AIM OF THE EXERCISE: Write the records below out again. Match them exactly.

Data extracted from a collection
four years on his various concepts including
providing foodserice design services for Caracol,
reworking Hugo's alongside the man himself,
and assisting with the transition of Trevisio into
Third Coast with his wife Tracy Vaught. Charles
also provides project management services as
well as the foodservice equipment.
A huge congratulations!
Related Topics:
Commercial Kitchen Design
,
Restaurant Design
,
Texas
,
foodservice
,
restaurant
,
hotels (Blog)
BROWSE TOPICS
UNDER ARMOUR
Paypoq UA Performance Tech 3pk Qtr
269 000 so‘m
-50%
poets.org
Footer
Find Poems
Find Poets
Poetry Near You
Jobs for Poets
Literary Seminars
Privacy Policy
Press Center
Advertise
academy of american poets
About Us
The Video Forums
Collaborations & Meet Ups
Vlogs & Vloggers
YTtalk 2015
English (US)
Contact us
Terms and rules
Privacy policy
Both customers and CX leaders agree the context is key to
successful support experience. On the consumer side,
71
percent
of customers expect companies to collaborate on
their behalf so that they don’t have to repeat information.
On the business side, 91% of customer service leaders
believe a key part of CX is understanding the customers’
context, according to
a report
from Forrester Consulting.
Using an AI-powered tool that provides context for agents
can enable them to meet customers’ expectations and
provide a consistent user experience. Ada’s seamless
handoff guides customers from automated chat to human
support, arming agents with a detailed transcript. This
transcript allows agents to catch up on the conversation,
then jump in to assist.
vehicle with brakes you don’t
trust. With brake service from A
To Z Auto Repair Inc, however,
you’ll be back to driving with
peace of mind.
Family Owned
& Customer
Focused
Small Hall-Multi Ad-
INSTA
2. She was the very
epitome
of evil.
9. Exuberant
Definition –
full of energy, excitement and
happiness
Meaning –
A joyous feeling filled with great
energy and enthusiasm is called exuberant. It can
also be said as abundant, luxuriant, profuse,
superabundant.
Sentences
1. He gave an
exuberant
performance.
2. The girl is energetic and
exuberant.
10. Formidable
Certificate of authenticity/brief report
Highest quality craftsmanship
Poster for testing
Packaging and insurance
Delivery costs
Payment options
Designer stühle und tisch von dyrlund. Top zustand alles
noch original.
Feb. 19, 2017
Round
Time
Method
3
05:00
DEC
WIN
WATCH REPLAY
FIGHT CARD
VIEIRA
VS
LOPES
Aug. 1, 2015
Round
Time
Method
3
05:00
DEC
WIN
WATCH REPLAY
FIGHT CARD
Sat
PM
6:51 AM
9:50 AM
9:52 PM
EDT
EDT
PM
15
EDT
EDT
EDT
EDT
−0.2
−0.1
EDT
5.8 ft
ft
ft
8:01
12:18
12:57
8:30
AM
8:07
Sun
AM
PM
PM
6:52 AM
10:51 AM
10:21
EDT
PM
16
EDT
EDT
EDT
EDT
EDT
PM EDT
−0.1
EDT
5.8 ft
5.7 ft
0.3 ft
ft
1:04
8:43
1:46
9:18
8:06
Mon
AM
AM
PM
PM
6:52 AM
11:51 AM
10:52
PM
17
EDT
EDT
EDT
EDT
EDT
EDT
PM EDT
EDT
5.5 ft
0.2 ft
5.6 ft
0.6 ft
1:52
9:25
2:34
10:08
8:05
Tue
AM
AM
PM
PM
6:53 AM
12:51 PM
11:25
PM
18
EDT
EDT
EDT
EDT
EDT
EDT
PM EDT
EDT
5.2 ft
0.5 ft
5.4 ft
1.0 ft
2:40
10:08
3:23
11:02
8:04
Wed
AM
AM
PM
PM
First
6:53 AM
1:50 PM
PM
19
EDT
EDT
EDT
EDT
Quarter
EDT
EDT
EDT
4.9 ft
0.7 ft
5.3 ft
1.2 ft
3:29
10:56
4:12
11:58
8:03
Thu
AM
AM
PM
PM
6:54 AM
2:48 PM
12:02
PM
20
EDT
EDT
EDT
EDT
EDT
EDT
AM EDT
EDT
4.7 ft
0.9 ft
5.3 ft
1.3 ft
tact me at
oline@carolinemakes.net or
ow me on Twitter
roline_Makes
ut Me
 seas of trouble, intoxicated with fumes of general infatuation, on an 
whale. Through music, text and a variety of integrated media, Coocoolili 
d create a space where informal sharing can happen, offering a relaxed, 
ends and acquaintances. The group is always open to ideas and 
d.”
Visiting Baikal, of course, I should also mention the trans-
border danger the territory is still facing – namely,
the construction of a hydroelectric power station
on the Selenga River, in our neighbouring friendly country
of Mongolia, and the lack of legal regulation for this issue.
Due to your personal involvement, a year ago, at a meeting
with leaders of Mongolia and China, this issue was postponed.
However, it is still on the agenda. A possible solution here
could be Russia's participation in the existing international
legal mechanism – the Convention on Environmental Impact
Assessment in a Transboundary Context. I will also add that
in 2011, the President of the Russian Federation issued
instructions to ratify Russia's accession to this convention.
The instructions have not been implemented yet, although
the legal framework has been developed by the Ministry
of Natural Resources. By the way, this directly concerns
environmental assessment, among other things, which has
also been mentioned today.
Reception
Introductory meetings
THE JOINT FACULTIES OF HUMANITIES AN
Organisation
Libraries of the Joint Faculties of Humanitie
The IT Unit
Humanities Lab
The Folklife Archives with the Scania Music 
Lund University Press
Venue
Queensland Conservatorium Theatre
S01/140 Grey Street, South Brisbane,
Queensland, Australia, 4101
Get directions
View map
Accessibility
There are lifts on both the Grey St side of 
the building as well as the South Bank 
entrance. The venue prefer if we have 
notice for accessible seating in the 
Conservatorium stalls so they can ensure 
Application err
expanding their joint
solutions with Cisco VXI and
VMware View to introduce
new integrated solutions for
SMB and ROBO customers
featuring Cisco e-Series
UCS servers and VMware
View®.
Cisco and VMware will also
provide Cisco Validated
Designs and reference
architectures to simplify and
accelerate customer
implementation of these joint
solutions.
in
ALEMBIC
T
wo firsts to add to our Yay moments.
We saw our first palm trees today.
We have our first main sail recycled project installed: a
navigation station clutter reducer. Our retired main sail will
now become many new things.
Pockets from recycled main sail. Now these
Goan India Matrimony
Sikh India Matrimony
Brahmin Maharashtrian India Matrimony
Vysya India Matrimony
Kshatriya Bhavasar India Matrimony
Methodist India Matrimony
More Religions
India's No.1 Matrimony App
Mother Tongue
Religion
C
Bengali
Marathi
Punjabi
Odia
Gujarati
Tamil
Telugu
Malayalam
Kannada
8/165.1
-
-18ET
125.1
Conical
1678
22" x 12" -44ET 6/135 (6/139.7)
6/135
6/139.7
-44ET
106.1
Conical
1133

WRITTEN ANSWER:
four years on his various concepts including
providing foodserice design services for Caracol,
reworking Hugo's alongside the man himself,
and assisting with the transition of Trevisio into
Third Coast with his wife Tracy Vaught. Charles
also provides project management services as
well as the foodservice equipment.
A huge congratulations!
Related Topics:
Commercial Kitchen Design
,
Restaurant Design
,
Texas
,
foodservice
,
restaurant
,
hotels (Blog)
BROWSE TOPICS
UNDER ARMOUR
Paypoq UA Performance Tech 3pk Qtr
269 000 so‘m
-50%
poets.org
Footer
Find Poems
Find Poets
Poetry Near You
Jobs for Poets
Literary Seminars
Privacy Policy
Press Center
Advertise
academy of american poets
About Us
The Video Forums
Collaborations & Meet Ups
Vlogs & Vloggers
YTtalk 2015
English (US)
Contact us
Terms and rules
Privacy policy
Both customers and CX leaders agree the context is key to
successful support experience. On the consumer side,
71
percent
of customers expect companies to collaborate on
their behalf so that they don’t have to repeat information.
On the business side, 91% of customer service leaders
believe a key part of CX is understanding the customers’
context, according to
a report
from Forrester Consulting.
Using an AI-powered tool that provides context for agents
can enable them to meet customers’ expectations and
provide a consistent user experience. Ada’s seamless
handoff guides customers from automated chat to human
support, arming agents with a detailed transcript. This
transcript allows agents to catch up on the conversation,
then jump in to assist.
vehicle with brakes you don’t
trust. With brake service from A
To Z Auto Repair Inc, however,
you’ll be back to driving with
peace of mind.
Family Owned
& Customer
Focused
Small Hall-Multi Ad-
INSTA
2. She was the very
epitome
of evil.
9. Exuberant
Definition –
full of energy, excitement and
happiness
Meaning –
A joyous feeling filled with great
energy and enthusiasm is called exuberant. It can
also be said as abundant, luxuriant, profuse,
superabundant.
Sentences
1. He gave an
exuberant
performance.
2. The girl is energetic and
exuberant.
10. Formidable
Certificate of authenticity/brief report
Highest quality craftsmanship
Poster for testing
Packaging and insurance
Delivery costs
Payment options
Designer stühle und tisch von dyrlund. Top zustand alles
noch original.
Feb. 19, 2017
Round
Time
Method
3
05:00
DEC
WIN
WATCH REPLAY
FIGHT CARD
VIEIRA
VS
LOPES
Aug. 1, 2015
Round
Time
Method
3
05:00
DEC
WIN
WATCH REPLAY
FIGHT CARD
Sat
PM
6:51 AM
9:50 AM
9:52 PM
EDT
EDT
PM
15
EDT
EDT
EDT
EDT
−0.2
−0.1
EDT
5.8 ft
ft
ft
8:01
12:18
12:57
8:30
AM
8:07
Sun
AM
PM
PM
6:52 AM
10:51 AM
10:21
EDT
PM
16
EDT
EDT
EDT
EDT
EDT
PM EDT
−0.1
EDT
5.8 ft
5.7 ft
0.3 ft
ft
1:04
8:43
1:46
9:18
8:06
Mon
AM
AM
PM
PM
6:52 AM
11:51 AM
10:52
PM
17
EDT
EDT
EDT
EDT
EDT
EDT
PM EDT
EDT
5.5 ft
0.2 ft
5.6 ft
0.6 ft
1:52
9:25
2:34
10:08
8:05
Tue
AM
AM
PM
PM
6:53 AM
12:51 PM
11:25
PM
18
EDT
EDT
EDT
EDT
EDT
EDT
PM EDT
EDT
5.2 ft
0.5 ft
5.4 ft
1.0 ft
2:40
10:08
3:23
11:02
8:04
Wed
AM
AM
PM
PM
First
6:53 AM
1:50 PM
PM
19
EDT
EDT
EDT
EDT
Quarter
EDT
EDT
EDT
4.9 ft
0.7 ft
5.3 ft
1.2 ft
3:29
10:56
4:12
11:58
8:03
Thu
AM
AM
PM
PM
6:54 AM
2:48 PM
12:02
PM
20
EDT
EDT
EDT
EDT
EDT
EDT
AM EDT
EDT
4.7 ft
0.9 ft
5.3 ft
1.3 ft
tact me at
oline@carolinemakes.net or
ow me on Twitter
roline_Makes
ut Me
 seas of trouble, intoxicated with fumes of general infatuation, on an 
whale. Through music, text and a variety of integrated media, Coocoolili 
d create a space where informal sharing can happen, offering a relaxed, 
ends and acquaintances. The group is always open to ideas and 
d.”
Visiting Baikal, of course, I should also mention the trans-
border danger the territory is still facing – namely,
the construction of a hydroelectric power station
on the Selenga River, in our neighbouring friendly country
of Mongolia, and the lack of legal regulation for this issue.
Due to your personal involvement, a year ago, at a meeting
with leaders of Mongolia and China, this issue was postponed.
However, it is still on the agenda. A possible solution here
could be Russia's participation in the existing international
legal mechanism – the Convention on Environmental Impact
Assessment in a Transboundary Context. I will also add that
in 2011, the President of the Russian Federation issued
instructions to ratify Russia's accession to this convention.
The instructions have not been implemented yet, although
the legal framework has been developed by the Ministry
of Natural Resources. By the way, this directly concerns
environmental assessment, among other things, which has
also been mentioned today.
Reception
Introductory meetings
THE JOINT FACULTIES OF HUMANITIES AN
Organisation
Libraries of the Joint Faculties of Humanitie
The IT Unit
Humanities Lab
The Folklife Archives with the Scania Music 
Lund University Press
Venue
Queensland Conservatorium Theatre
S01/140 Grey Street, South Brisbane,
Queensland, Australia, 4101
Get directions
View map
Accessibility
There are lifts on both the Grey St side of 
the building as well as the South Bank 
entrance. The venue prefer if we have 
notice for accessible seating in the 
Conservatorium stalls so they can ensure 
Application err
expanding their joint
solutions with Cisco VXI and
VMware View to introduce
new integrated solutions for
SMB and ROBO customers
featuring Cisco e-Series
UCS servers and VMware
View®.
Cisco and VMware will also
provide Cisco Validated
Designs and reference
architectures to simplify and
accelerate customer
implementation of these joint
solutions.
in
ALEMBIC
T
wo firsts to add to our Yay moments.
We saw our first palm trees today.
We have our first main sail recycled project installed: a
navigation station clutter reducer. Our retired main sail will
now become many new things.
Pockets from recycled main sail. Now these
Goan India Matrimony
Sikh India Matrimony
Brahmin Maharashtrian India Matrimony
Vysya India Matrimony
Kshatriya Bhavasar India Matrimony
Methodist India Matrimony
More Religions
India's No.1 Matrimony App
Mother Tongue
Religion
C
Bengali
Marathi
Punjabi
Odia
Gujarati
Tamil
Telugu
Malayalam
Kannada
8/165.1
-
-18ET
125.1
Conical
1678
22" x 12" -44ET 6/135 (6/139.7)
6/135
6/139.7
-44ET
106.1
Conical
1133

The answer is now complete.